### WHAT IS REQUIRED
Take the data that sits below and write it out again exactly.

### INFORMATION SUPPLIED

╭──

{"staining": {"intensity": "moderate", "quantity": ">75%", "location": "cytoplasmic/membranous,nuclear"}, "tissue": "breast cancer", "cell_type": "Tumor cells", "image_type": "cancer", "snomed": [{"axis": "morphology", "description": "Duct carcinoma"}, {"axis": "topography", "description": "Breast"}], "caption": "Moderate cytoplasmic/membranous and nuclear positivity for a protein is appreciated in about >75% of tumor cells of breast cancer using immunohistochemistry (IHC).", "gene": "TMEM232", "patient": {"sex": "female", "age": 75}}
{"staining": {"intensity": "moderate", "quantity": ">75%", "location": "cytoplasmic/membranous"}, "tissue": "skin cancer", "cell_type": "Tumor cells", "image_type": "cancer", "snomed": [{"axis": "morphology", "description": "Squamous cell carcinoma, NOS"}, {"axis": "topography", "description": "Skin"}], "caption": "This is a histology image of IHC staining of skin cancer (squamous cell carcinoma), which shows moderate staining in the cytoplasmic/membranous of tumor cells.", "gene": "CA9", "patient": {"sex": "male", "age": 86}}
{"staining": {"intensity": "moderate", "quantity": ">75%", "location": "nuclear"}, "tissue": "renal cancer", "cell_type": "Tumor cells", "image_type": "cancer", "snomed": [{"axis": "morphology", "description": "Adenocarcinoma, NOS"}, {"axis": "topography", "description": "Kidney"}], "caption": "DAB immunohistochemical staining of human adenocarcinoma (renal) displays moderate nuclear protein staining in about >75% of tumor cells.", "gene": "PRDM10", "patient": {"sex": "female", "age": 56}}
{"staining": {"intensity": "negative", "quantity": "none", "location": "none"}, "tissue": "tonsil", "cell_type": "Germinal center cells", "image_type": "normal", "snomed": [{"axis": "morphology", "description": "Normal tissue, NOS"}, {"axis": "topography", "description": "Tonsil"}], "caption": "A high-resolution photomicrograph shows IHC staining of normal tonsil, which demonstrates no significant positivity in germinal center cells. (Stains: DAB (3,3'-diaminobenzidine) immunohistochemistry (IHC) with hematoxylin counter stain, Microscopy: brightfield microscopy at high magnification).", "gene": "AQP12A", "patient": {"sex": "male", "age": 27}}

╰──

### OUTPUT OF THE EXERCISE
{"staining": {"intensity": "moderate", "quantity": ">75%", "location": "cytoplasmic/membranous,nuclear"}, "tissue": "breast cancer", "cell_type": "Tumor cells", "image_type": "cancer", "snomed": [{"axis": "morphology", "description": "Duct carcinoma"}, {"axis": "topography", "description": "Breast"}], "caption": "Moderate cytoplasmic/membranous and nuclear positivity for a protein is appreciated in about >75% of tumor cells of breast cancer using immunohistochemistry (IHC).", "gene": "TMEM232", "patient": {"sex": "female", "age": 75}}
{"staining": {"intensity": "moderate", "quantity": ">75%", "location": "cytoplasmic/membranous"}, "tissue": "skin cancer", "cell_type": "Tumor cells", "image_type": "cancer", "snomed": [{"axis": "morphology", "description": "Squamous cell carcinoma, NOS"}, {"axis": "topography", "description": "Skin"}], "caption": "This is a histology image of IHC staining of skin cancer (squamous cell carcinoma), which shows moderate staining in the cytoplasmic/membranous of tumor cells.", "gene": "CA9", "patient": {"sex": "male", "age": 86}}
{"staining": {"intensity": "moderate", "quantity": ">75%", "location": "nuclear"}, "tissue": "renal cancer", "cell_type": "Tumor cells", "image_type": "cancer", "snomed": [{"axis": "morphology", "description": "Adenocarcinoma, NOS"}, {"axis": "topography", "description": "Kidney"}], "caption": "DAB immunohistochemical staining of human adenocarcinoma (renal) displays moderate nuclear protein staining in about >75% of tumor cells.", "gene": "PRDM10", "patient": {"sex": "female", "age": 56}}
{"staining": {"intensity": "negative", "quantity": "none", "location": "none"}, "tissue": "tonsil", "cell_type": "Germinal center cells", "image_type": "normal", "snomed": [{"axis": "morphology", "description": "Normal tissue, NOS"}, {"axis": "topography", "description": "Tonsil"}], "caption": "A high-resolution photomicrograph shows IHC staining of normal tonsil, which demonstrates no significant positivity in germinal center cells. (Stains: DAB (3,3'-diaminobenzidine) immunohistochemistry (IHC) with hematoxylin counter stain, Microscopy: brightfield microscopy at high magnification).", "gene": "AQP12A", "patient": {"sex": "male", "age": 27}}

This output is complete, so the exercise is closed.